Day 6 in Countdown to Christmas

In keeping with nostalgic memories of Christmases past, I would like to share a story from my childhood with you today. As with most children, the spirit of giving was lost on me. But like most things in life, a traumatic incident will occur, embedding itself in our memories forevermore. It happened to me when I was eleven years old.

“I can’t wait for Christmas morning,” I twirled about the kitchen like a sugar plum fairy while my mother rolled gingersnaps. The house smelled wonderful, sugar and spice and everything nice. And from the living room, the heady scent of fresh pine drifted, making me delirious with delight. Outside, snow blanketed the ground, flurries swirling down on the pine branches like spools of angel hair. A white Christmas, I rubbed my hands together with glee, snatching up a cookie on the pan. The spices melted on my tongue, causing me to twirl all the faster.
“You know,” my mom looked up, her cheeks rosy from the oven, flour coating her blue apron. “Christmas isn’t all about presents under the tree. It’s about the spirit of giving and the birth of Baby Jesus. Didn’t you hear Father John’s sermon on Sunday, saying it’s better to give than receive?”
“I heard him,” I said, stealing another peek out the window to see how much snow had fallen. “It’s the same one he gives every year.”
Hearing the mailman, I ran to the door and opened it. A cold gush of air blew in, the howling wind swishing through the towering pines. The mailman handed me a stack of mail and bid me a Merry Christmas. “You too,” I all but slammed the door in his face, noticing the first letter in the stack had my name on it. Running off into the house, belting out a verse or two of Deck the Halls, I ripped the red envelope. It was from my aunt. Shaking out the card, not even bothering to read the verse, I frowned, turning it upside down. “No money, no green stuff to buy a gift,” I tossed the card on the table.
Entering the kitchen, my mom was pulling out another tray of cookies. Snatching one up, burning my fingers, I was too excited to feel the blister. Dashing off, I popped it into my mouth after waving it in the air to cool. Putting on my coat and scarf, gloves and boots, I yelled into the kitchen, “I’m going outside to see how deep the snow is. Be back in a few minutes.”
The snow was really coming down, causing my spirits to soar. A bright red cardinal perched in the fleecy pine tree, pretty as you please. I smiled, my mind on how many gifts I’d find under the tree come Christmas morning. Excitement mounted. But suddenly, I heard a door creak from across the street. Looking up, snapping out of my revelry, I noticed the old lady that lived in the house on the terrace, all stooped over with age, her gnarled fingers probing to get her mail out of the box. She wore a black cardigan sweater over her bony shoulders, her unkempt hair as white as the snow. I shuddered, thinking she looked like a witch. Feeling cold, I went back inside, the scent of cinnamon and spices wafting through the house. Try as I might, the image of the old woman next door flashed through my head. Did anyone care about her? Did anyone bake cookies for her or buy her a Christmas gift? Her husband had died years ago and no one ever came to visit. Something struck me and an idea blossomed in my head. Shedding off my coat and snow gear, I tore into the kitchen.
“I want to bake some cookies for old lady Thomas,” I said, my heart all a flutter. “I want to give her a present for Christmas.”
“That’s the spirit,” my mom said, her lips puckering into a pout. “But don’t call her old lady Thomas. That’s not nice. Her name is Mrs. Thomas.”

Dataset →

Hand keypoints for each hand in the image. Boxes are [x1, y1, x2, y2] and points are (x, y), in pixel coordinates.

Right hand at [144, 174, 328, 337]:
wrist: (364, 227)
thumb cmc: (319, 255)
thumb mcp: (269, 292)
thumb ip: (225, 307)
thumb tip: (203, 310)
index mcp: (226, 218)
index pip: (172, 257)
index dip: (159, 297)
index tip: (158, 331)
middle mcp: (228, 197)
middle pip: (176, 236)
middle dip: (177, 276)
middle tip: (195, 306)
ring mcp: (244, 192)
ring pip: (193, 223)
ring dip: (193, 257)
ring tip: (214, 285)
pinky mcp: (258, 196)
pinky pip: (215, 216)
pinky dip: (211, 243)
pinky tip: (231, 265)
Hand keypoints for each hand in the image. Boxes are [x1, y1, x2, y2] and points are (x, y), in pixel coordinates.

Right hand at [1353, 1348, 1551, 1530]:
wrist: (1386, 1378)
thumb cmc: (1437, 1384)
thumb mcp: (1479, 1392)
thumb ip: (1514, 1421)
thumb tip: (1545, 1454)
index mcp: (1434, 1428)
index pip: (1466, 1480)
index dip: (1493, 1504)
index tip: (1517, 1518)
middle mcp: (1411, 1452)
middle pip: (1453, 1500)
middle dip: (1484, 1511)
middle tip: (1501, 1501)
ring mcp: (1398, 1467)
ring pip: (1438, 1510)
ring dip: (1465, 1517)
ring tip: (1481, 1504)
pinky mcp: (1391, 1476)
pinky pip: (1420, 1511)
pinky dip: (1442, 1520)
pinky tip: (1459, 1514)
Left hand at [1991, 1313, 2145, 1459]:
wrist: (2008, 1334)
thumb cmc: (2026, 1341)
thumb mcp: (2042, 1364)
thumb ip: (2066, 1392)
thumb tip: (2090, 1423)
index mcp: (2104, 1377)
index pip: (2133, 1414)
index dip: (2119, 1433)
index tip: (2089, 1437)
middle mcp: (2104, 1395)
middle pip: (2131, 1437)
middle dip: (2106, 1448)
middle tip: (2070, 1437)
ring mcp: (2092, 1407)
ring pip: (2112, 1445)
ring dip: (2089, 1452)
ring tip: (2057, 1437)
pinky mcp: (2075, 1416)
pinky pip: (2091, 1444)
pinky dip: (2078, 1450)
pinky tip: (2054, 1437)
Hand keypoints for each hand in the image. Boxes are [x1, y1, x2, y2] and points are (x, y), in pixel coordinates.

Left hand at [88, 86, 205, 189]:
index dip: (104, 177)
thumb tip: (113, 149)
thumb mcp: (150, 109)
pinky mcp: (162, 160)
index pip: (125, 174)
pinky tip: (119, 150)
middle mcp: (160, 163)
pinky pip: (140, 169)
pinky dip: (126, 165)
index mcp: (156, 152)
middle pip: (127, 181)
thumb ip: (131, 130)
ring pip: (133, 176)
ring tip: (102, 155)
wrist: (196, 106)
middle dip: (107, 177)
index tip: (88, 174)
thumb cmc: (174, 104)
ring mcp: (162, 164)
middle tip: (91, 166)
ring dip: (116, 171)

Actions to take →
1. Copy the Christmas story word for word, starting at "In keeping with" and ending at "eleven years old.".
2. In the Christmas story, how old was the narrator when the incident happened?
The entries are separate material, unrelated to the Christmas story.

Outputs for the tasks →
1.
In keeping with nostalgic memories of Christmases past, I would like to share a story from my childhood with you today. As with most children, the spirit of giving was lost on me. But like most things in life, a traumatic incident will occur, embedding itself in our memories forevermore. It happened to me when I was eleven years old.

2. Eleven years old.